(Collection entries)
* * * * * * * * *

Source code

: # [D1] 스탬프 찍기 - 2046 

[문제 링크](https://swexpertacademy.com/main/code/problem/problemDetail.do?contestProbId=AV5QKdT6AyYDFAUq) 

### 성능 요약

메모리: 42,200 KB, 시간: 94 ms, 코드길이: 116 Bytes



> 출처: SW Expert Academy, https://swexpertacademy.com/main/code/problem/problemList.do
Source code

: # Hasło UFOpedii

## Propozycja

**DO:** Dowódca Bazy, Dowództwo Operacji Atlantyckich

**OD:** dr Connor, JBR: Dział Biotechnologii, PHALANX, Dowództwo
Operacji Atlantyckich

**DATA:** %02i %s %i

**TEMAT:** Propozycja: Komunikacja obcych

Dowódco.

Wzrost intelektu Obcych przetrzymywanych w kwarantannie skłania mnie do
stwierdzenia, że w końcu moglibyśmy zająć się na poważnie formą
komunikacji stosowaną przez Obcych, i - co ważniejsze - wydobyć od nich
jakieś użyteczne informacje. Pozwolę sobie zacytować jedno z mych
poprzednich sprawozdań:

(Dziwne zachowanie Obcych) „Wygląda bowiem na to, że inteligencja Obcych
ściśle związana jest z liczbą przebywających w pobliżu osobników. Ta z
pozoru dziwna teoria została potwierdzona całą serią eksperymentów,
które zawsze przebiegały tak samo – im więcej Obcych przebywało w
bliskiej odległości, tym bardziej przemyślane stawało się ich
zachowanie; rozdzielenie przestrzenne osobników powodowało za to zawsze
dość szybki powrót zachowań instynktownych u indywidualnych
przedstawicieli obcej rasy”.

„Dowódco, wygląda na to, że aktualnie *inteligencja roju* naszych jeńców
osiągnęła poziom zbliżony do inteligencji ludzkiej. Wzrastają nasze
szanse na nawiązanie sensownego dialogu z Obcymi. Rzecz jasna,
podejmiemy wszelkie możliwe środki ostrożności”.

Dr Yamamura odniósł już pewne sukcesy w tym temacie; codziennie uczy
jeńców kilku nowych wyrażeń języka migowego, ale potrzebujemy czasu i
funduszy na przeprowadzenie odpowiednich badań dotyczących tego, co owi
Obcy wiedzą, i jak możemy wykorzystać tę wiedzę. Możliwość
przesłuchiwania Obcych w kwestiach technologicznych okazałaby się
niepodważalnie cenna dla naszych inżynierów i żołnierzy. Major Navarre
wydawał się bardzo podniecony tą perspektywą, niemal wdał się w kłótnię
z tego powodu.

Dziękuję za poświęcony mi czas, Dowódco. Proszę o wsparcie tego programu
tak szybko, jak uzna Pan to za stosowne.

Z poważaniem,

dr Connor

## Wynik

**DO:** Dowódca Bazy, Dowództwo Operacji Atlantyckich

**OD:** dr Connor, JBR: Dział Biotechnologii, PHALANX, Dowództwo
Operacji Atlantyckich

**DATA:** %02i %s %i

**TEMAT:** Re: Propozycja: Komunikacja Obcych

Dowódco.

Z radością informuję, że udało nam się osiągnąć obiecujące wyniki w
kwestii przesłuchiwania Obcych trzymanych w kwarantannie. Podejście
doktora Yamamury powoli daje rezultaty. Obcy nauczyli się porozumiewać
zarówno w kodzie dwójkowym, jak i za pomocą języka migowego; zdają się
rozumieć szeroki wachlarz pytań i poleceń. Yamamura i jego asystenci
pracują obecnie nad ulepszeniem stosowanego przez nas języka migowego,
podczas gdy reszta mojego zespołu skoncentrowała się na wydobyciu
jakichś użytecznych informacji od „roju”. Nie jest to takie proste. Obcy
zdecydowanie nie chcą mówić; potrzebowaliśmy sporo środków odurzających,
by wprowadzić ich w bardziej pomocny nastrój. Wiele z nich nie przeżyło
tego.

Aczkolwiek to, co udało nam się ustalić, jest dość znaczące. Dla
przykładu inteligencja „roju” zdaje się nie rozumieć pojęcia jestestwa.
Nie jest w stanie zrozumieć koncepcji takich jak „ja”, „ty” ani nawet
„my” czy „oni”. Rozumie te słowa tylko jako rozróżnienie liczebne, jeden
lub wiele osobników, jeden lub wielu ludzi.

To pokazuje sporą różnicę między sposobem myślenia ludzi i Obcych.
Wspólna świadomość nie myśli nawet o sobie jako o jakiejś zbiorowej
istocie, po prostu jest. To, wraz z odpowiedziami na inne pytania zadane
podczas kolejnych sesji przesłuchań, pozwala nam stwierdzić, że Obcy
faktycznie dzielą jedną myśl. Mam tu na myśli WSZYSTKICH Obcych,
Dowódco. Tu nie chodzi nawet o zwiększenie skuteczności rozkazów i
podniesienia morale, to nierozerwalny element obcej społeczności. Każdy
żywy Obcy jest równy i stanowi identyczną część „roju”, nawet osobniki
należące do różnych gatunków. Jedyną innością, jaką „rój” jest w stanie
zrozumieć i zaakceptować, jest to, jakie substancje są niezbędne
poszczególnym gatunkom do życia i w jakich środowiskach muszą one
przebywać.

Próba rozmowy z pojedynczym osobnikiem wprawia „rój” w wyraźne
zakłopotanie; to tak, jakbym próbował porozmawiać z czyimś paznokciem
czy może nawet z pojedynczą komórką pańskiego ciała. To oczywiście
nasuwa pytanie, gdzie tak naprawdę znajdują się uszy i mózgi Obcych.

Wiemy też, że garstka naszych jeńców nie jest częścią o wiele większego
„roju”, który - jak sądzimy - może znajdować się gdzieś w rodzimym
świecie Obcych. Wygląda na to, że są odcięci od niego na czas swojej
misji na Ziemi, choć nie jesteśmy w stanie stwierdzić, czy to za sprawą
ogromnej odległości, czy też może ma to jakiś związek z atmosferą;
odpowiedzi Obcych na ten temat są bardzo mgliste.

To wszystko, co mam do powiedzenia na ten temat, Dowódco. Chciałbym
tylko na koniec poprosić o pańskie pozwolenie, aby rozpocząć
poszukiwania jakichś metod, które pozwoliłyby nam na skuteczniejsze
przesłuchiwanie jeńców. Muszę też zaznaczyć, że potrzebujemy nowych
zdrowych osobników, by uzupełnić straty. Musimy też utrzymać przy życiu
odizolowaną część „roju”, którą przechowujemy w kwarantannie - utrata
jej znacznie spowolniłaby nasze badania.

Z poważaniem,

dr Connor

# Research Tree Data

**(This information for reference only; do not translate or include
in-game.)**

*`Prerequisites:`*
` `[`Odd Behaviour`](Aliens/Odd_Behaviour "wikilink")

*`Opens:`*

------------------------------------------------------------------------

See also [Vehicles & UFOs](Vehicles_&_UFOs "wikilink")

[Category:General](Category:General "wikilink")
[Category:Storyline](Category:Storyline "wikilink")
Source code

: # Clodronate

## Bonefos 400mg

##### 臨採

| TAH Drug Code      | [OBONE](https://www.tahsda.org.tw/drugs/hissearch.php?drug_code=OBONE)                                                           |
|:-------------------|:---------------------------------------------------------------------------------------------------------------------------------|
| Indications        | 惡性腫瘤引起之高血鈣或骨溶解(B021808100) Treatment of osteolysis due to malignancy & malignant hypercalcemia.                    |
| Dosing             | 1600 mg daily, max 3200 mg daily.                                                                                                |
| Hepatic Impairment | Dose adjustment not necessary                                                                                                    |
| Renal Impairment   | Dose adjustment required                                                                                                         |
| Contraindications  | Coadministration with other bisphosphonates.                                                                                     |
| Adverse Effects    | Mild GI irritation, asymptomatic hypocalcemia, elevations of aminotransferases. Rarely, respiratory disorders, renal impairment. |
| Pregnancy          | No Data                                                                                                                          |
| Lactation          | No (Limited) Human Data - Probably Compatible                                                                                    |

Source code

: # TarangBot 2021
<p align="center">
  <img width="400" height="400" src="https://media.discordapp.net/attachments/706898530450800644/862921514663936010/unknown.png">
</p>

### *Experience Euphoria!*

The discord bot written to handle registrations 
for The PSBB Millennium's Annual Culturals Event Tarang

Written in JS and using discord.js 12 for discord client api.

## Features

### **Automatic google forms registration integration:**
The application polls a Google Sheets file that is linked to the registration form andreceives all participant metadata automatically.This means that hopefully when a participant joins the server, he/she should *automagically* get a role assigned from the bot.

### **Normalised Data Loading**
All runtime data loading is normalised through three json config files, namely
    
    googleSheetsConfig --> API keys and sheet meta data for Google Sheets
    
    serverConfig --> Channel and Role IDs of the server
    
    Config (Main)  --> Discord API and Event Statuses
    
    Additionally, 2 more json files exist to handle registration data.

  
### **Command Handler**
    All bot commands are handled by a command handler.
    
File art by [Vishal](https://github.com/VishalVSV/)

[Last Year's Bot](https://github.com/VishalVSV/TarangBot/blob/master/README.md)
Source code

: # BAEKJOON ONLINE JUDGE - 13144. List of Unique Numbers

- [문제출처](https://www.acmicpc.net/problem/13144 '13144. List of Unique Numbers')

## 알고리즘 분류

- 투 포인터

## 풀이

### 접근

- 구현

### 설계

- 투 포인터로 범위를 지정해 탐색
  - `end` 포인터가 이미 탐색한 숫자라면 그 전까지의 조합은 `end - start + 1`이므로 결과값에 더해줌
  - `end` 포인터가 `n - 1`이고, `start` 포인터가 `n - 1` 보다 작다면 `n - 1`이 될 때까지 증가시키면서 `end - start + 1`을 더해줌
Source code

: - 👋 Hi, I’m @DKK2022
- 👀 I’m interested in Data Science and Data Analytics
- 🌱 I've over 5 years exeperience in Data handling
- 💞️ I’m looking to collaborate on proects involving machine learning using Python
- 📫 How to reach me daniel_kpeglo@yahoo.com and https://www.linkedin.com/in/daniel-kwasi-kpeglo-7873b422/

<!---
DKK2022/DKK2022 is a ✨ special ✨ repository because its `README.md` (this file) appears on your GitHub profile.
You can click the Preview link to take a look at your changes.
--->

* * * * * * * * *

> _WORK ITEM_
In the records, rewrite the lines from the line with "To wszystko, co" to the line with "przesłuchiwanie jeńców. Muszę", replacing "jeńców" with "Obcych" and changing nothing else. Give only those lines.

> _THE ANSWER_
To wszystko, co mam do powiedzenia na ten temat, Dowódco. Chciałbym
tylko na koniec poprosić o pańskie pozwolenie, aby rozpocząć
poszukiwania jakichś metod, które pozwoliłyby nam na skuteczniejsze
przesłuchiwanie Obcych. Muszę też zaznaczyć, że potrzebujemy nowych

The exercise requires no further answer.